Sogar Espinoza war nicht wie gewohnt sarkastisch und starrte nur ungläubig auf den Trubel.
„Und nun?“, warf ich in den Raum, „Was zum Teufel sollen wir hier tun?“
Die Antwort erhielt ich einige Sekunden später, als unser Auto vor einem ungewöhnlichen Paar hielt – einem Oberst (ich unterdrückte meinen Drang zu salutieren) und einer jungen, schlanken schwarzen Frau, die ich bereits kannte.
„Na, machst du dir endlich die Hände schmutzig, Ferguson?“, bemerkte Espinoza spöttisch.
Die Frau antwortete mit einem Lächeln.
„Gail. Schön dich zu sehen. Schon wieder.“
Sie nickte dem Oberst zu, der nur den Kopf schüttelte und wegging. Ihr Gesicht wurde jetzt ernst.
„Wie ich schon sagte, ist niemand besonders glücklich darüber, dass wir hier sind, also benehmt euch, ihr zwei."
Ich nickte einfach. Obwohl ich Espinozas Reaktion nicht sehen konnte, schien Ferguson zufrieden.
„Wie ihr seht, ist es Mister Murdoch gelungen, an vielen Fäden zu ziehen, um das alles zu ermöglichen. Einfach ausgedrückt, haben wir jetzt begrenzten Zugang zu Amerikas Bestand an so ziemlich jedem Fahrzeug, dem man irgendwo auf der Welt begegnen könnte. Die Army sorgt für eine gute Ausstattung ihrer Schulungseinrichtungen, und wir können jetzt davon profitieren."
„Na, jedenfalls“, schloss sie, „schaut euch um, sucht euch ein paar Fahrzeuge aus, die euch interessieren, und wir arrangieren eine vorübergehende Leihgabe des Militärs. Aber übertreibt es nicht. Selbst Perihelions verfügt nicht über grenzenlose Mittel.“
Sie nickte uns beiden zu und trat an den unweit von uns wartenden Oberst, dessen Gesichtsausdruck immer noch so mürrisch war wie zuvor und dessen Haltung Ungeduld verriet. Es war deutlich zu sehen, dass er nicht dort sein wollte, aber keine andere Wahl hatte. Es war in der Tat etwas Besonderes, einen amerikanischen Oberst in eine solche Situation zu bringen, und konnte entgegen Fergusons Behauptung, nur begrenzte Mittel zur Verfügung zu haben, nur mit einer enormen Menge an Einfluss, Geld oder beidem erreicht werden.

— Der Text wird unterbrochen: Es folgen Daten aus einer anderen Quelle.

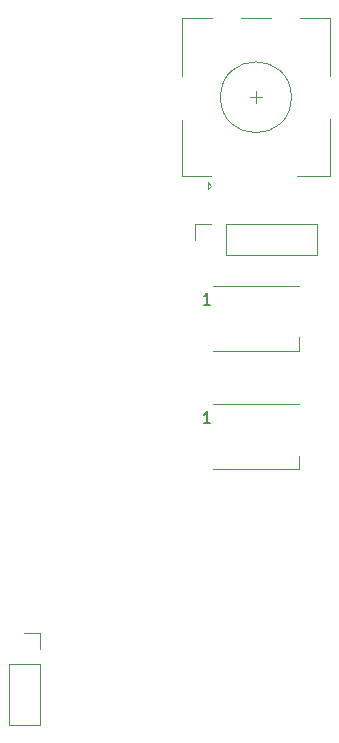
<source format=gbr>
G04 #@! TF.GenerationSoftware,KiCad,Pcbnew,(5.1.10-1-10_14)*
G04 #@! TF.CreationDate,2021-09-21T06:26:05-05:00*
G04 #@! TF.ProjectId,LeChiffre,4c654368-6966-4667-9265-2e6b69636164,rev?*
G04 #@! TF.SameCoordinates,Original*
G04 #@! TF.FileFunction,Legend,Top*
G04 #@! TF.FilePolarity,Positive*
%FSLAX46Y46*%
G04 Gerber Fmt 4.6, Leading zero omitted, Abs format (unit mm)*
G04 Created by KiCad (PCBNEW (5.1.10-1-10_14)) date 2021-09-21 06:26:05*
%MOMM*%
%LPD*%
G01*
G04 APERTURE LIST*
%ADD10C,0.120000*%
%ADD11C,0.150000*%
G04 APERTURE END LIST*
D10*
X141065000Y-59940000D02*
G75*
G03*
X141065000Y-59940000I-3000000J0D01*
G01*
X131765000Y-58140000D02*
X131765000Y-53240000D01*
X144365000Y-53240000D02*
X144365000Y-58140000D01*
X144365000Y-61740000D02*
X144365000Y-66640000D01*
X144365000Y-66640000D02*
X141565000Y-66640000D01*
X131765000Y-61840000D02*
X131765000Y-66640000D01*
X131765000Y-66640000D02*
X134265000Y-66640000D01*
X134265000Y-67440000D02*
X133965000Y-67740000D01*
X133965000Y-67740000D02*
X133965000Y-67140000D01*
X133965000Y-67140000D02*
X134265000Y-67440000D01*
X131765000Y-53240000D02*
X134365000Y-53240000D01*
X136765000Y-53240000D02*
X139365000Y-53240000D01*
X141765000Y-53240000D02*
X144365000Y-53240000D01*
X137565000Y-59940000D02*
X138565000Y-59940000D01*
X138065000Y-60440000D02*
X138065000Y-59440000D01*
X141715000Y-91420000D02*
X141715000Y-90270000D01*
X134415000Y-91420000D02*
X141715000Y-91420000D01*
X134415000Y-85920000D02*
X141715000Y-85920000D01*
X141715000Y-81390000D02*
X141715000Y-80240000D01*
X134415000Y-81390000D02*
X141715000Y-81390000D01*
X134415000Y-75890000D02*
X141715000Y-75890000D01*
X117140000Y-107910000D02*
X119800000Y-107910000D01*
X117140000Y-107910000D02*
X117140000Y-113050000D01*
X117140000Y-113050000D02*
X119800000Y-113050000D01*
X119800000Y-107910000D02*
X119800000Y-113050000D01*
X119800000Y-105310000D02*
X119800000Y-106640000D01*
X118470000Y-105310000D02*
X119800000Y-105310000D01*
X135535000Y-73330000D02*
X135535000Y-70670000D01*
X135535000Y-73330000D02*
X143215000Y-73330000D01*
X143215000Y-73330000D02*
X143215000Y-70670000D01*
X135535000Y-70670000D02*
X143215000Y-70670000D01*
X132935000Y-70670000D02*
X134265000Y-70670000D01*
X132935000Y-72000000D02*
X132935000Y-70670000D01*
D11*
X134200714Y-87522380D02*
X133629285Y-87522380D01*
X133915000Y-87522380D02*
X133915000Y-86522380D01*
X133819761Y-86665238D01*
X133724523Y-86760476D01*
X133629285Y-86808095D01*
X134200714Y-77492380D02*
X133629285Y-77492380D01*
X133915000Y-77492380D02*
X133915000Y-76492380D01*
X133819761Y-76635238D01*
X133724523Y-76730476D01*
X133629285Y-76778095D01*
M02*

</source>
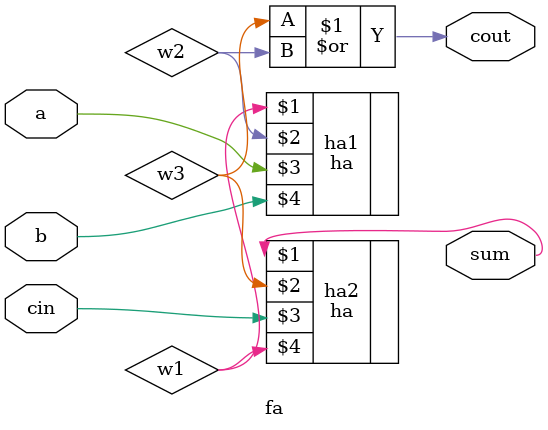
<source format=v>
/*
AUTHOR: Gabe Garves
DATE: 11/8/2019
FROM: TXST SENIOR DESIGN PROJECT FALL 2019
FOR: TEXAS STATE UNIVERSITY STUDENT AND INSTRUCTOR USE
*/
//Structural Code

module fa(sum, cout, a, b, cin);
	output sum, cout;	//2 outputs

	input a, b, cin;	//3 inputs
	
	wire w1, w2, w3;	//connecting wires
	
	//module var_name(output1, output2, input1, input2);
	
	ha ha1(w1, w2, a, b);		//uses the HA module to add x and y
	ha ha2(sum, w3, cin, w1);	//add cin and carry from x and y
	or o1(cout, w3, w2);		//calculating carry
	
endmodule

</source>
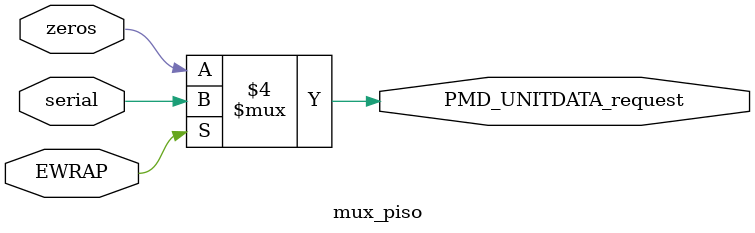
<source format=v>
/*
******************************************************************************
*
*  Filename     :   mux_piso.v
*i
*  Description  :   This module describes a multiplexer which passes data to 
                    PMD_UNITDATA_request. This mux is governed by EWRAP control signal and passes
                    data from two inputs: s_out which is the output of piso module and which is the output of piso module
                    and zeros which is 0's vector when EWRAP is diabled.
*
*  Author       :   Jhon Gaitan Aguilar
*                   <JHON.GAITAN@ucr.ac.cr>
*
*  License      :   This program is free software: you can redistribute it and/or modify
*                   it under the terms of the GNU General Public License as published by
*                   the Free Software Foundation, either version 3 of the License, or
*                   (at your option) any later version.
*
*                   This program is distributed in the hope that it will be useful,
*                   but WITHOUT ANY WARRANTY; without even the implied warranty of
*                   MERCHANTABILITY or FITNESS FOR A PARTICULAR PURPOSE.  See the
*                   GNU General Public License for more details.
*
*                   You should have received a copy of the GNU General Public License
*                   along with this program.  If not, see <http://www.gnu.org/licenses/>.
*  
*  Created      :   11/18/2022
*
******************************************************************************
*/
module mux_piso(
    //Declare Inputs here
    input serial,
    input zeros,
    input  EWRAP,
    //Declare Outputs here
    output reg PMD_UNITDATA_request);
//Declare registers here

//Declare wires here

always @(serial,zeros,EWRAP) begin
    if (EWRAP == 1) begin
     PMD_UNITDATA_request = serial;
    end
else
     PMD_UNITDATA_request = zeros;
end
endmodule
</source>
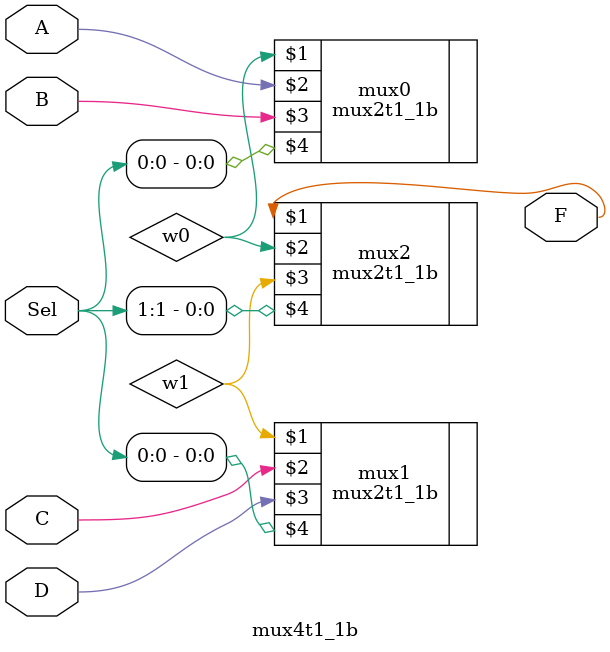
<source format=v>
`include "mux2t1_1b.v"

module mux4t1_1b(
    output wire F,
    input wire A, B, C, D,
    input wire [1:0] Sel
);

    wire w0, w1;

    mux2t1_1b mux0(w0, A, B, Sel[0]);
    mux2t1_1b mux1(w1, C, D, Sel[0]);
    mux2t1_1b mux2(F, w0, w1, Sel[1]);

endmodule

</source>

Espinoza zuckte nur mit den Schultern und begann, sich ihren Weg durch die Menge der neugierigen Soldaten zu bahnen. Mit unserem Wochenendkrieger-Outfit fielen wir zwar nicht allzu sehr auf, konnten uns aber auch nicht unbemerkt unter die Menge mischen, was uns hin und wieder einen bösen Blick von einem GI Joe einbrachte. Espinoza schien das jedoch nicht weiter zu stören, denn schon bald sprang sie wie ein unbeaufsichtigtes Kind im Süßwarenladen von einem Fahrzeug zum anderen. Ich weiß nicht, warum, aber es hob meine Stimmung, sie so heiter erregt zu sehen.
In der Zwischenzeit waren Ferguson und der Oberst an einem in Perihelion-Farben gestrichenen Lastwagen angekommen, wo mehrere Soldaten damit beschäftigt waren, große Kisten mit irgendwelchen High-End-Geräten zu entladen und zu dem Eingang eines, wie ich annahm, unterirdischen Lagers zu bringen.
Ich schüttelte wieder einmal meinen Kopf. Politik, dachte ich. Murdoch schmuggelte wahrscheinlich irgendeinen Scheiß südlich der Grenze, etwas, von dem er nicht wollte, dass ich es erfuhr, und wir waren als Schutz hier, falls jemand etwas Dummes versuchen sollte. Was für eine Schutztruppe wir doch abgaben, dachte ich, die sich um Lackierungen und Ausrüstung zankten. Ich musste schmunzeln und folgte Espinoza ins Getümmel.